- [Text block]
## BEGIN
Showing posts with label garden. Show all posts
Showing posts with label garden. Show all posts

Monday, September 3, 2012

Summer..... ah, summer

It was a long, hot summer.

It was full.  Full of painting and creating, keeping the garden watered and trying to keep a 7-year-old entertained when he wasn't in summer camp and I wasn't working.

The first sunflower bloomed in the garden in July.


These golden beauties were the inspiration of a lot of my canvases this summer. 

Meanwhile the garden has been a handful (as always), bursting forth with cucumbers and zucchini.... and -- anyone know what this is?


I'm venturing a guess that it will maybe turn yellow and it's the spaghetti squash I planted. But nothing surprises me out there. I have other mystery squash that have created their own breed and scare me a little. They are orange and bumpy. I'm not gutsy enough yet to cut them open, so I'm leaving them until I need something for a fall table decoration that doubles as a conversation piece. There are also green peppers (the best plants I've grown of that type. Ever.) And the tomatoes are slow to turn this summer.  Unless they are ripening, and my little chipmunk* inhabitants are scurrying away with them.
## END
- [Exercise requirements]
**1)** Summarize the blog post about summer in two sentences.
**2)** Transcribe the part of the blog post about summer between "It was full." and "what this is?", inclusive.
**3)** Pick up the blog post about summer where it stops and write the next few sentences.

- [Entries]
## BEGIN
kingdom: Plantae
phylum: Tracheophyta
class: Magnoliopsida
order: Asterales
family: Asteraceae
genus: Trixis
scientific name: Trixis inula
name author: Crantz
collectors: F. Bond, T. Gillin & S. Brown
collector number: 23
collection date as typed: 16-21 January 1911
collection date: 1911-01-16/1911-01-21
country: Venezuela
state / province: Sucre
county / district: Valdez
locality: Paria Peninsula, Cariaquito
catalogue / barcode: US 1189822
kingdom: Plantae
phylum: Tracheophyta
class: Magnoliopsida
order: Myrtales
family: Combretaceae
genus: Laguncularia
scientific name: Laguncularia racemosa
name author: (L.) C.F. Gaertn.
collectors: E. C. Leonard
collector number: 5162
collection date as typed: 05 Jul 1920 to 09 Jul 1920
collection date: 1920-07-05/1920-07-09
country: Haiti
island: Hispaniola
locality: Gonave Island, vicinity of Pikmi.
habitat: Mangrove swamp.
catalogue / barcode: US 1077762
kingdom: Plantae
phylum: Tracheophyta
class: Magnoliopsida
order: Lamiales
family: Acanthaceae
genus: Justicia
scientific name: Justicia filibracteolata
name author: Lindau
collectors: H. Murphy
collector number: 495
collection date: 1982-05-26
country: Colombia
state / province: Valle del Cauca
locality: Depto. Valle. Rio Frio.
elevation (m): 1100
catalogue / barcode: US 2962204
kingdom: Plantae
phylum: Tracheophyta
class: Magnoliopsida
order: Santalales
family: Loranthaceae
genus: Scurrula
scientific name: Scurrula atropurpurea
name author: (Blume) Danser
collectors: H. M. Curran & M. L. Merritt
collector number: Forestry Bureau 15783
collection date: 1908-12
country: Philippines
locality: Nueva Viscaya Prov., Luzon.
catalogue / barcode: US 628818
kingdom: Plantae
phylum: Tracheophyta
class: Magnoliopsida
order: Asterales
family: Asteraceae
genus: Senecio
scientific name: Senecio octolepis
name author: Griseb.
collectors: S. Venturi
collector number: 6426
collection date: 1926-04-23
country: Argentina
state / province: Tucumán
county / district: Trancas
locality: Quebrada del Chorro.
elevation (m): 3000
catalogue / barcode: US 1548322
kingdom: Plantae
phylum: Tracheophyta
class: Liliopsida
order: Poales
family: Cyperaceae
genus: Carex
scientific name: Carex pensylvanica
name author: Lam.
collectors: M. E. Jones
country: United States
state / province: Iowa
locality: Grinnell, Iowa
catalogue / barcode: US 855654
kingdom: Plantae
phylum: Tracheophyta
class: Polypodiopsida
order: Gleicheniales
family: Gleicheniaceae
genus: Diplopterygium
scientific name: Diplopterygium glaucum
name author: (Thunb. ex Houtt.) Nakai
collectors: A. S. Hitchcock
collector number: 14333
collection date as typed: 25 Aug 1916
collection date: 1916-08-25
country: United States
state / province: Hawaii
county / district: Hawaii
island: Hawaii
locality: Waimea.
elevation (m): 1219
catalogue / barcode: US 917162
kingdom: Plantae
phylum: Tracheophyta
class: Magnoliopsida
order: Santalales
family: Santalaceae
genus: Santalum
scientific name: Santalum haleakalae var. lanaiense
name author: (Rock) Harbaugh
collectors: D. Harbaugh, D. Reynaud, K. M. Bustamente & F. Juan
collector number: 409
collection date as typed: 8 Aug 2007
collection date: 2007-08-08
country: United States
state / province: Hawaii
## END
- [Answers to the exercises]
**1)** The writer describes a long, hot summer full of painting and creating, watering the garden, and keeping a 7-year-old entertained, with the first sunflower blooming in July and inspiring many of the writer's canvases. The garden produced cucumbers, zucchini, green peppers, and some mystery squash, while the tomatoes were slow to turn.

**2)**
It was full.  Full of painting and creating, keeping the garden watered and trying to keep a 7-year-old entertained when he wasn't in summer camp and I wasn't working.

The first sunflower bloomed in the garden in July.


These golden beauties were the inspiration of a lot of my canvases this summer. 

Meanwhile the garden has been a handful (as always), bursting forth with cucumbers and zucchini.... and -- anyone know what this is?

**3)**
*They will be relocated.  Soon.


My paintbrushes have fashioned all types of flowers this summer.  From very realistic to folksy to representational abstracts.  I had the opportunity to explain this during my very first painting class I taught on a Friday night in August.  It was a "Girls Night Out" BYOB concept and fun as hell!  And the time flew by... I'm looking forward to doing more.

I received a book as a gift on multi-media background techniques, which I have started to experiment with.  This technique is called "Scribing."


You expose parts of an underlying color by scratching the surface paint away.  (That's a smashed metal button in the center of the flower, surrounded by a remnant of sheer ribbon.)  When I start out, I never know where I'll end up, but usually I like the end product.

Another high point of my summer was having some much needed landscaping done on the old flower bed outside my back door.  The whole thing had started to erode into the driveway and it was just an eyesore. But no longer! It has been filled in now with the most lovely hydrangea bushes... but before that: on a very hot day, after playing in the sprinkler outside, my son decided to put his mark on the new landscaping stones.


Ever feel the need to leave an impression, even if it's with sidewalk chalk?


 He left me 52 smileys in all (and one heart).


You never know what that boy will do with sidewalk chalk.  Usually it's forming racetracks or maps to new galaxies.

And who doesn't love to turn to Pinterest for inspiration?

I have spent countless hours learning about new art techniques and crafts and DIYing and luscious food (gawd, it makes me hungry!) So I decided to artsy up a couple plain t-shirts using a bleach pen and permanent markers faded with rubbing alcohol.  You know the pins I'm talking about?  Yep.



Glad I got that out of my system.  Moving on....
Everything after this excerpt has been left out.